Thursday, September 15, 2011

From Cookson & Persell's `Preparing For Power: America's Elite Boarding Schools'--Part 11

In their 1985 book, Preparing For Power: America's Elite Boarding Schools, Peter W. Cookson Jr. and Cardine Hodges Persell wrote the following about the U.S. power elite's private school and elite prep school educational system and how the prep schools’ sports programs differ from the sports programs of most U.S. public school systems:

“Prep teams compete with college freshmen teams, other prep teams, and occasionally with public schools, although public school competitors are picked with care…Some schools, known as `jock’ schools, act essentially as farm teams for Ivy League colleges, consistently providing them with athletes who have been polished by the prep experience. Many prep schools take public high-school graduates for a post-graduate year, as a way of adding some size and weight to their football teams…Prep girls also love sports…

“…Few public schools can afford a hockey rink so prep schools can attract the best players without much competition. Some prep schools import a few Canadians each year to fill out the roster…

“The athletic facilities at prep schools are impressive, and at the larger schools, lavish. Acres and acres of playing fields, scores of tennis courts, one or more gyms, a hockey rink, a golf course, swimming pools, squash courts, workout rooms—all can be found on many prep school campuses…”

──────

### TASK
Decide whether each statement agrees with the passage on prep school sports, giving yes or no and quoting the words of the passage that settle it. 1. Prep teams sometimes play against public schools. 2. Most public schools can afford a hockey rink. 3. Some prep schools bring in Canadians to fill out their rosters. The data has no connection to the passage on prep school sports.

(Saved data entries)
──────

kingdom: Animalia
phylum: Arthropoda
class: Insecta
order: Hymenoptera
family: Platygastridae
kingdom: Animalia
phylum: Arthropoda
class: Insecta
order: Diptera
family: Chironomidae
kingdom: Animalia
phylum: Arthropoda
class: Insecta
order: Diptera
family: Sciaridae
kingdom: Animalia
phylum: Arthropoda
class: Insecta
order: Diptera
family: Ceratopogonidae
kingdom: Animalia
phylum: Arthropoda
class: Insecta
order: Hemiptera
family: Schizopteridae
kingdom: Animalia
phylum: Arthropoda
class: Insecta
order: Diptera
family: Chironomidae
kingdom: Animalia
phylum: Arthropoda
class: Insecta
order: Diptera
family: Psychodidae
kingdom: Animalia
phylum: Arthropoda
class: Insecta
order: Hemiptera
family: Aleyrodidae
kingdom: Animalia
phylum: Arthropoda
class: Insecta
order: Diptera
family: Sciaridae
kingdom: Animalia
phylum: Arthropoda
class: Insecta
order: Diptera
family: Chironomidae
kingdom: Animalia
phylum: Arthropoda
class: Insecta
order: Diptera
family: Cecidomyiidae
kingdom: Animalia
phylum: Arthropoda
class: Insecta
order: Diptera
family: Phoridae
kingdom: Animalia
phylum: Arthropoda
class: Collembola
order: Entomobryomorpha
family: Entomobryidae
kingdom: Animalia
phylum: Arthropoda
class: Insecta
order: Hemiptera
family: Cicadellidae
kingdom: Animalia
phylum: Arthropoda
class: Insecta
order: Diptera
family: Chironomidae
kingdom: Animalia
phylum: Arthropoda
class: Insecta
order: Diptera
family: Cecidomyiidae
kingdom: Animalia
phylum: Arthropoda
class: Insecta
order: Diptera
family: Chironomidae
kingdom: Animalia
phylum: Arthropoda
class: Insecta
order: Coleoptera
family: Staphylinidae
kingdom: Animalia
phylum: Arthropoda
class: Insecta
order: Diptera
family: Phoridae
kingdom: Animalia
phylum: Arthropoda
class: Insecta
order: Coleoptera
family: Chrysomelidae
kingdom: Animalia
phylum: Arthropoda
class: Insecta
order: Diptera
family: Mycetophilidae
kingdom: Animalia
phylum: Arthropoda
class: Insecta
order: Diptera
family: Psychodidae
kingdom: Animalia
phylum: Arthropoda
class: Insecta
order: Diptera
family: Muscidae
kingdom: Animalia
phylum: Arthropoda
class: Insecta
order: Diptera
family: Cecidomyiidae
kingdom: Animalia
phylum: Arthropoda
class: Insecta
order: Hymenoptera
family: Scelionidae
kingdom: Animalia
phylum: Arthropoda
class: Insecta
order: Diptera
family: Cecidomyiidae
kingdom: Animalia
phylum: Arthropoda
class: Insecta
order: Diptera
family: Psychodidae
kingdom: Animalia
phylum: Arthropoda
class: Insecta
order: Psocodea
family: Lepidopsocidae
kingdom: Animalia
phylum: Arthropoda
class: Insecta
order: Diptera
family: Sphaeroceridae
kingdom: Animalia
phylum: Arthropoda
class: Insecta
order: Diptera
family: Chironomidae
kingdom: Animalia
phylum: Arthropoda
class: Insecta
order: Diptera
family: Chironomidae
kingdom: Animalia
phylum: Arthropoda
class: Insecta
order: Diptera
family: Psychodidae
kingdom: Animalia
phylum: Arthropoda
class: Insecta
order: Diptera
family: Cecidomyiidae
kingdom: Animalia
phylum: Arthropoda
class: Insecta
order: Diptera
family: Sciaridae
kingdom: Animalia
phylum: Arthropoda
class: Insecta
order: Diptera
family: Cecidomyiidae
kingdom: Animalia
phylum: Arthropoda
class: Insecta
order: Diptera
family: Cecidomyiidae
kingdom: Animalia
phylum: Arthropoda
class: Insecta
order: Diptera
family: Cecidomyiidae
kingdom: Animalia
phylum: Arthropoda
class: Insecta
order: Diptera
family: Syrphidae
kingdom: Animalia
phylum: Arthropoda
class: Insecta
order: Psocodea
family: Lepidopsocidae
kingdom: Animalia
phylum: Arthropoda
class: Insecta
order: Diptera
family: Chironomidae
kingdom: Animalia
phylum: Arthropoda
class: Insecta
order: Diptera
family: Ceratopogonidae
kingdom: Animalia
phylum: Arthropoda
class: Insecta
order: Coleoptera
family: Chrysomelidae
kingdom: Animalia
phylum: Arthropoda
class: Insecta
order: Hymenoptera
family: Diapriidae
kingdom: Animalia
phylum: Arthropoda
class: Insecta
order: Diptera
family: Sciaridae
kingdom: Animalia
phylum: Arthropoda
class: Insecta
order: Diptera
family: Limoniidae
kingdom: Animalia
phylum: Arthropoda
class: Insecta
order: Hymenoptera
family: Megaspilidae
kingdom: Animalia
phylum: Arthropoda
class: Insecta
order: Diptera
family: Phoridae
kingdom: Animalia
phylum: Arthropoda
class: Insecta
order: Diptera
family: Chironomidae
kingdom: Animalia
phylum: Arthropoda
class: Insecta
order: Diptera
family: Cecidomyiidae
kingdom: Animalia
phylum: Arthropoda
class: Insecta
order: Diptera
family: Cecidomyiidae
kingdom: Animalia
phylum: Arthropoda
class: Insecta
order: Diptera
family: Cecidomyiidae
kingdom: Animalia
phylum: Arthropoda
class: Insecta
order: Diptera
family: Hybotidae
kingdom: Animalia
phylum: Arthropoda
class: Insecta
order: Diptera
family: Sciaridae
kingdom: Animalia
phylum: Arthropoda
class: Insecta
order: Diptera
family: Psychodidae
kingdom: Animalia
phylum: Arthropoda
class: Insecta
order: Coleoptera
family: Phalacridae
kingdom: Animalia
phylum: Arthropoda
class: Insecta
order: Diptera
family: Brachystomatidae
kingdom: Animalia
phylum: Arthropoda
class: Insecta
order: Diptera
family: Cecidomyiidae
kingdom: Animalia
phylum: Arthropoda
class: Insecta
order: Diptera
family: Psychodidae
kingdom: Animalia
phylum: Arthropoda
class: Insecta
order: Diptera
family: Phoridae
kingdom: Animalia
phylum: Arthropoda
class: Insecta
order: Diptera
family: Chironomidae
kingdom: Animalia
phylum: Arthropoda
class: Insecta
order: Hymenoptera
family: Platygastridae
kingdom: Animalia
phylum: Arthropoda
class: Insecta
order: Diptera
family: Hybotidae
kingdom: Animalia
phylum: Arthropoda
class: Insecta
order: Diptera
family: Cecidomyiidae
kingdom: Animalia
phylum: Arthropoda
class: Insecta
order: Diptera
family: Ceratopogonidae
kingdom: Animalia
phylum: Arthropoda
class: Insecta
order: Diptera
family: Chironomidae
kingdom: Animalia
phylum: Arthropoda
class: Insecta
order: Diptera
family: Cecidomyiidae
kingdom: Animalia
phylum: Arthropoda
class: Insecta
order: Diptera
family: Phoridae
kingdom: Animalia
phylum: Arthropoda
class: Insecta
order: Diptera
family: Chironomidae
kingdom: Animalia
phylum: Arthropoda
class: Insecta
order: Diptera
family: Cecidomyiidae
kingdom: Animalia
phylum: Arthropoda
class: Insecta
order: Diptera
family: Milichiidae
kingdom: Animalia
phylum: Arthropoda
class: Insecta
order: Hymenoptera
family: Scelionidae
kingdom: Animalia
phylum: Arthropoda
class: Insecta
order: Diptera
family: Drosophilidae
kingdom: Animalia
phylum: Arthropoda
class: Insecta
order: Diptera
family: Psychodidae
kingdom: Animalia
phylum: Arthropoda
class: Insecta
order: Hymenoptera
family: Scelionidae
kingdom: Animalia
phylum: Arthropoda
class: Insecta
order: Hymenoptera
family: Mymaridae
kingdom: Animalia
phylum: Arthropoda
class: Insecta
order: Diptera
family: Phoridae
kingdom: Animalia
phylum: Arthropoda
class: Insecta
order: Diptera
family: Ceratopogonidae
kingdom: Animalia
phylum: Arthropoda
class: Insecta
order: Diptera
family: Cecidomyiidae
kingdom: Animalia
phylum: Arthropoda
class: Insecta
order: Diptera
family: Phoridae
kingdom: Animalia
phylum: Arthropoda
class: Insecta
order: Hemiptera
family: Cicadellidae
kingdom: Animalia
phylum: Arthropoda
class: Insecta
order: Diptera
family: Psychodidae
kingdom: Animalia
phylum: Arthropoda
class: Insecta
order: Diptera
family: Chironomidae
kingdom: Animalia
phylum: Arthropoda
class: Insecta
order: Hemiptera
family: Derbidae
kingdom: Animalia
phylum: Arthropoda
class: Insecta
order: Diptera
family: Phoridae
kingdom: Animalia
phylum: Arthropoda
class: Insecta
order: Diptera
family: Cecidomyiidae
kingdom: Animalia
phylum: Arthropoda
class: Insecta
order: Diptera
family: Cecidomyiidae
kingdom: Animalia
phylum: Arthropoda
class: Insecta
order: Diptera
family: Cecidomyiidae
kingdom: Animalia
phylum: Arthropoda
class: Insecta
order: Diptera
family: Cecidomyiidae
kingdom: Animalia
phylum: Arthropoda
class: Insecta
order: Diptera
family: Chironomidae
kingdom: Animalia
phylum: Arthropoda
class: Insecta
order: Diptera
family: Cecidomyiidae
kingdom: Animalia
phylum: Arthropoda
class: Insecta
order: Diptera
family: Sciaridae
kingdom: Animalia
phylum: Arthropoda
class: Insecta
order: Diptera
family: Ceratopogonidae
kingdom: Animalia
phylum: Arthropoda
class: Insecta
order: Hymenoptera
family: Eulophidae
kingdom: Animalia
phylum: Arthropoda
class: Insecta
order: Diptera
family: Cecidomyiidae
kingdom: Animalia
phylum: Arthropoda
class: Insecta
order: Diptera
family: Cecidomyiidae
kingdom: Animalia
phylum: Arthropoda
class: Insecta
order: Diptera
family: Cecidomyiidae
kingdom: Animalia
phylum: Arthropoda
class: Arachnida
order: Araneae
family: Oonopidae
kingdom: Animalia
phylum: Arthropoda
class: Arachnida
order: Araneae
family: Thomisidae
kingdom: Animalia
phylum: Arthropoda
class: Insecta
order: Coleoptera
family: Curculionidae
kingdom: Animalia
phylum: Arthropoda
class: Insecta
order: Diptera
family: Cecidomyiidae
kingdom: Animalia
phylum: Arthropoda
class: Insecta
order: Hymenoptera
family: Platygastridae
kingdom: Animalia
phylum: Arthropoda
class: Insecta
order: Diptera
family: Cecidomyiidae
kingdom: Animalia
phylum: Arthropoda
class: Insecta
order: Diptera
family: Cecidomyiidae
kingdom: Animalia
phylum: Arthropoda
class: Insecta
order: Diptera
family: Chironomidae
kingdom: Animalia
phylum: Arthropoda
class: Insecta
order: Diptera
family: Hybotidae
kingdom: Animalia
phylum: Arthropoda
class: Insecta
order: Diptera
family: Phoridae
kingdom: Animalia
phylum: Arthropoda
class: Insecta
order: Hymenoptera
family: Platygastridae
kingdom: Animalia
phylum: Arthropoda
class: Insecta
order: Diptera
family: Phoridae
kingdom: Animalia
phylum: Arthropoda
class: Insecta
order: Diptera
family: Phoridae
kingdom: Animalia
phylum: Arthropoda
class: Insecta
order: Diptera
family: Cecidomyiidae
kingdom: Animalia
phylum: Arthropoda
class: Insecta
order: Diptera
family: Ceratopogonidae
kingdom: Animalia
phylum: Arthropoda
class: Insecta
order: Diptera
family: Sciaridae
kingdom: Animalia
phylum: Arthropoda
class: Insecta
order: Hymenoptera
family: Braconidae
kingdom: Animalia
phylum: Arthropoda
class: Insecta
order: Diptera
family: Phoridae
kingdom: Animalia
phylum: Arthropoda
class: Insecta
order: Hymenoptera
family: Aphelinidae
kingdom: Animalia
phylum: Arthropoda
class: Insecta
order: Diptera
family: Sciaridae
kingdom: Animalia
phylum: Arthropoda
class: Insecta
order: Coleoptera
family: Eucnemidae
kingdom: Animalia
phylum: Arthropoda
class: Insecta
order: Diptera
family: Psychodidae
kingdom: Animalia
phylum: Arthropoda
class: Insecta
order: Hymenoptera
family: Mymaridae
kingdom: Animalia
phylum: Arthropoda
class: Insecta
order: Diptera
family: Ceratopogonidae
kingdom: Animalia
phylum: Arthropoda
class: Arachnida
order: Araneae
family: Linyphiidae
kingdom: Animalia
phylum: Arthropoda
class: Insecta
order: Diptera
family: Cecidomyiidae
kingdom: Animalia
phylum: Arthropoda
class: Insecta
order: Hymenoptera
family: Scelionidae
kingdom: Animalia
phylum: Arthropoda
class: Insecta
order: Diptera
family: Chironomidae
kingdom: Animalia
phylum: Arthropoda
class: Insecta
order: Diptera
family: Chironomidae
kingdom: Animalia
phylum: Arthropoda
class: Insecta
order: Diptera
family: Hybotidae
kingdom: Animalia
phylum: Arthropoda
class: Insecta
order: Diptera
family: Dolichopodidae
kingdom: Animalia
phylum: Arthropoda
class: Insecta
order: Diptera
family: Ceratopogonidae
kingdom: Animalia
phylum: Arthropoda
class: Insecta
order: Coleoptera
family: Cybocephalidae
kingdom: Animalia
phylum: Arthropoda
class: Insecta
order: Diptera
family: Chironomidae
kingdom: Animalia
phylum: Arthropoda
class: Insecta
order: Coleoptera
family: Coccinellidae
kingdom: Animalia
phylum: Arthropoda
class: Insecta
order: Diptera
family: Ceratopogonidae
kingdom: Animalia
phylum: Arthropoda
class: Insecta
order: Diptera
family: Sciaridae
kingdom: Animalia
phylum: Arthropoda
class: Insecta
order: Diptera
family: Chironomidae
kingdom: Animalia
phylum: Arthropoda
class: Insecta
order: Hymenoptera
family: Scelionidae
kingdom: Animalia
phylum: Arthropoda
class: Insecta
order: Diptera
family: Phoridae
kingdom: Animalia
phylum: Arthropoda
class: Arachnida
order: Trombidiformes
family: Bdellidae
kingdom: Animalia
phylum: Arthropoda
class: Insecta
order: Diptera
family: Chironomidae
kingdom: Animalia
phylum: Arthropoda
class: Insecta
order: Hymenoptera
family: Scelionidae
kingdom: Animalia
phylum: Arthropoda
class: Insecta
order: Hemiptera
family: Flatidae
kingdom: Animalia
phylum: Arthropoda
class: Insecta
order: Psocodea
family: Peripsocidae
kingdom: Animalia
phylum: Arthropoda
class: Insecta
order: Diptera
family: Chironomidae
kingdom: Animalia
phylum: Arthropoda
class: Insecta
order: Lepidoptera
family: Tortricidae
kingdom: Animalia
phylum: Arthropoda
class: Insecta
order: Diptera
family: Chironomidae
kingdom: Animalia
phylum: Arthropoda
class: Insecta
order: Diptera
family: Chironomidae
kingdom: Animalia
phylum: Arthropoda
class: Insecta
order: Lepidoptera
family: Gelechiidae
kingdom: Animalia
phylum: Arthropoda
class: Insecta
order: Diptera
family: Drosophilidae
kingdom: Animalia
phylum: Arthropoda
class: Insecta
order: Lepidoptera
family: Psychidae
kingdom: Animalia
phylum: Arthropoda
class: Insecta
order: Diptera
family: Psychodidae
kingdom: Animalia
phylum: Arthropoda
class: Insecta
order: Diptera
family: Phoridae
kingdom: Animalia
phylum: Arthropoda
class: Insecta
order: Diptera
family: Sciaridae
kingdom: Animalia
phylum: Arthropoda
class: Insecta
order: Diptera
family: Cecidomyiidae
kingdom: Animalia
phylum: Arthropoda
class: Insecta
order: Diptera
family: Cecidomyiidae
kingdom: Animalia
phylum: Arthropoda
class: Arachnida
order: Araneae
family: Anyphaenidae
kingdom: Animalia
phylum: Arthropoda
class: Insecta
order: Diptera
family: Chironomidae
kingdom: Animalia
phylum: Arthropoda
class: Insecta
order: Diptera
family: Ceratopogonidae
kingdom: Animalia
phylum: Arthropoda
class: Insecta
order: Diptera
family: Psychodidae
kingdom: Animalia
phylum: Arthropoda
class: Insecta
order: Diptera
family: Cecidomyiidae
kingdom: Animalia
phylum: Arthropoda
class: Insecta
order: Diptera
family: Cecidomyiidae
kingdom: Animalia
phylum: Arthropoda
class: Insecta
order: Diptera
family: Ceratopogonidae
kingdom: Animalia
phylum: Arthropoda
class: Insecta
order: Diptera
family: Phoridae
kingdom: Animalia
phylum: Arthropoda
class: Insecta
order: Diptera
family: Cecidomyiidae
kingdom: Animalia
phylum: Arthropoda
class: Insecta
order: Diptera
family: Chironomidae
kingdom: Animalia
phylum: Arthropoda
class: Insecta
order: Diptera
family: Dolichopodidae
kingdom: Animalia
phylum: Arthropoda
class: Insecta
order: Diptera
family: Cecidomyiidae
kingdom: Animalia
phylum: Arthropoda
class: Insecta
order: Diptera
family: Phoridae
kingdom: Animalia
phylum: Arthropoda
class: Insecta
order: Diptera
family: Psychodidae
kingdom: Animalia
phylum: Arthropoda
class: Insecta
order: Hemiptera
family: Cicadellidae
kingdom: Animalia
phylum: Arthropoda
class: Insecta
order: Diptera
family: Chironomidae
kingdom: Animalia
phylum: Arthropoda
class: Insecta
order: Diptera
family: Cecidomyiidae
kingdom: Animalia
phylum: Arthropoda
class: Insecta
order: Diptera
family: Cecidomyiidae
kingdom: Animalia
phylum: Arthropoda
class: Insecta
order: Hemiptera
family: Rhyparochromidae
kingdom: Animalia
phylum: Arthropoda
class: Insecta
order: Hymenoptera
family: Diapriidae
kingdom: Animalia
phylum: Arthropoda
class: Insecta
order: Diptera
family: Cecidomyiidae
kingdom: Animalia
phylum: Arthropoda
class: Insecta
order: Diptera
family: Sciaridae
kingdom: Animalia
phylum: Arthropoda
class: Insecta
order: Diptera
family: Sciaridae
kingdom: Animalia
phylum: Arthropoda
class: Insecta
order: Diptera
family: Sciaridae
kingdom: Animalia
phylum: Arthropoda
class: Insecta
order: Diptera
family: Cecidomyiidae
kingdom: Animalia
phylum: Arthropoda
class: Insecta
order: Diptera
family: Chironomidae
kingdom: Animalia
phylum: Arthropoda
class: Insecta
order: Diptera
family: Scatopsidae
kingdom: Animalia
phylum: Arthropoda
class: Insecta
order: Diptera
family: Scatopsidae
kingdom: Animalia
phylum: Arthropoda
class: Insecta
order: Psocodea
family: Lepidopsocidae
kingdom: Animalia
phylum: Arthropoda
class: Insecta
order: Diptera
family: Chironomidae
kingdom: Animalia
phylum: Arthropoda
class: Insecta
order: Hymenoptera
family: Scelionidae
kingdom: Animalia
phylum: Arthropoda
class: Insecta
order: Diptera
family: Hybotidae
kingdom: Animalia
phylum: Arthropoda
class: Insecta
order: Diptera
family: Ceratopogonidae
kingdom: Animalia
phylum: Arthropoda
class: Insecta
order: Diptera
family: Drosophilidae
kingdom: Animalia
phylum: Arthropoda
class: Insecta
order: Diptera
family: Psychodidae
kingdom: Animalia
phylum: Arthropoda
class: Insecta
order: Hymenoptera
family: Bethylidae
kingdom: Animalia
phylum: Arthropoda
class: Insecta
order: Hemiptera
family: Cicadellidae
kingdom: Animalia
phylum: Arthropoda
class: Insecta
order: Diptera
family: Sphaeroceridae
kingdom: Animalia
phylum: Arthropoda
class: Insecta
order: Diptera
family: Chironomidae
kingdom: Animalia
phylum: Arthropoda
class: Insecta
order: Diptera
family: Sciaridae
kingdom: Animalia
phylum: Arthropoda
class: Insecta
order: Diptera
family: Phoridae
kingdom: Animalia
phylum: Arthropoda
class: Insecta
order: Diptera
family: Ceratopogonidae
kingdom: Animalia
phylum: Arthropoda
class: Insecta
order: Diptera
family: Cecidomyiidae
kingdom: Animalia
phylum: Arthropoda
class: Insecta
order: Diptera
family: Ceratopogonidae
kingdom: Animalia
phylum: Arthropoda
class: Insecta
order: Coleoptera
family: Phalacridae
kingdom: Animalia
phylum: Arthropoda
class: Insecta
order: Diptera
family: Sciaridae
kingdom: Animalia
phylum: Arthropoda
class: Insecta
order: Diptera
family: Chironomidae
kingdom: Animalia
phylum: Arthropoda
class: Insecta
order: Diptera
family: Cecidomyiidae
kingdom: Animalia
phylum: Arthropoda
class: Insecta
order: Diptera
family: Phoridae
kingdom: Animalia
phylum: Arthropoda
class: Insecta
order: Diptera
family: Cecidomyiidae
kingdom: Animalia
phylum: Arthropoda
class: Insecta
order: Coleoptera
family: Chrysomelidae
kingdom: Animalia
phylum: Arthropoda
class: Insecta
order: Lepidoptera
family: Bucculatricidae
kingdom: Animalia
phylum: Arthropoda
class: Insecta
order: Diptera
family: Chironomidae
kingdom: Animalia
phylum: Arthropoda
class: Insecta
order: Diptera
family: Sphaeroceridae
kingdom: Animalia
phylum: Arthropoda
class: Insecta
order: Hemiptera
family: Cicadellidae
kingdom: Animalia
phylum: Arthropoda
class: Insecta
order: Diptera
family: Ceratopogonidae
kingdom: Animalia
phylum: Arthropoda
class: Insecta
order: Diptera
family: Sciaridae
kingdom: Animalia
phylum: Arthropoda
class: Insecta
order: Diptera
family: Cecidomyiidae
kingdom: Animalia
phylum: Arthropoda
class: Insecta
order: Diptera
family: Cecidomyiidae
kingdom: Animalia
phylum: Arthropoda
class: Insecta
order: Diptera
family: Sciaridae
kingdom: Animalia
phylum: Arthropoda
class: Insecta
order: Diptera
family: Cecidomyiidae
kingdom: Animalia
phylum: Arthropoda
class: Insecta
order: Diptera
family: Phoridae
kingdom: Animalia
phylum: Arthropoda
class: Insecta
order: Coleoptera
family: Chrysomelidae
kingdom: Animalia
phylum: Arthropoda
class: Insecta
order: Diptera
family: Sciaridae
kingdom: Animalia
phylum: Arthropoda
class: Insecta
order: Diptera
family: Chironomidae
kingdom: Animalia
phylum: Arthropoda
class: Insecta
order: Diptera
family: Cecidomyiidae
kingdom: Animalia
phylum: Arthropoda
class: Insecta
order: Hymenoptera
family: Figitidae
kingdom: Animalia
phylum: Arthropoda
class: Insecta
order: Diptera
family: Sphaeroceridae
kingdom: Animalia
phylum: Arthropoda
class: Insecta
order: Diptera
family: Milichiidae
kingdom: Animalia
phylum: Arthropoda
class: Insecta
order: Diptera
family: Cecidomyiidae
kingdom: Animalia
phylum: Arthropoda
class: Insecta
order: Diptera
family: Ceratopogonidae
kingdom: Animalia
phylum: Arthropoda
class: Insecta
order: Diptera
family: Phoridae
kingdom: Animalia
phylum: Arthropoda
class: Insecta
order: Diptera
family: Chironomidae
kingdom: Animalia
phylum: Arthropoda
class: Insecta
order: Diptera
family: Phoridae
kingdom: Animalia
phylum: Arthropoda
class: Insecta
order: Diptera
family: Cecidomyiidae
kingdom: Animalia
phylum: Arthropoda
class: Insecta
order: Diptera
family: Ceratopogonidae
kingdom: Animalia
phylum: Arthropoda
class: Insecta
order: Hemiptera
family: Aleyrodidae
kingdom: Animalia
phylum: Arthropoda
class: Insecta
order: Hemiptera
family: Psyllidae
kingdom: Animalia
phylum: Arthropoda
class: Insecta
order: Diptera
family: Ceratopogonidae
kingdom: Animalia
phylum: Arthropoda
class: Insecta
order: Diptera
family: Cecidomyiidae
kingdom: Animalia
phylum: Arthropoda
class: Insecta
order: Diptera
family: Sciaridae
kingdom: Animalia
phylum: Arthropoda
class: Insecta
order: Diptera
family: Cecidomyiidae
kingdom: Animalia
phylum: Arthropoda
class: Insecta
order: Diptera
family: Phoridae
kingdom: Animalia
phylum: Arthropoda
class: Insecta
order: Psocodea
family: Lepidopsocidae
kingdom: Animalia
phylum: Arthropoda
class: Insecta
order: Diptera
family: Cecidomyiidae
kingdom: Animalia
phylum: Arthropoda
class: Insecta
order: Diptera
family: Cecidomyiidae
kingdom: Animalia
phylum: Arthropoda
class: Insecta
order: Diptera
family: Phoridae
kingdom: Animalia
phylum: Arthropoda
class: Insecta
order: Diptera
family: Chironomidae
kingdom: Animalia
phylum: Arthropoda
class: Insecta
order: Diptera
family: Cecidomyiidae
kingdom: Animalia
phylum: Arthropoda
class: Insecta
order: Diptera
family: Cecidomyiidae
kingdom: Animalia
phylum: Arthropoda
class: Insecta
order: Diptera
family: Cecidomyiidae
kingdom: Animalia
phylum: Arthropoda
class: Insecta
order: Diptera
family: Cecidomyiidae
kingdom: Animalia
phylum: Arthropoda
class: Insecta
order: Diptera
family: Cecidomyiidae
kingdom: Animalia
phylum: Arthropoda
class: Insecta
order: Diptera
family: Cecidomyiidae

──────

### CORRECT ANSWER
1. Yes: "occasionally with public schools"
2. No: "Few public schools can afford a hockey rink"
3. Yes: "Some prep schools import a few Canadians each year to fill out the roster"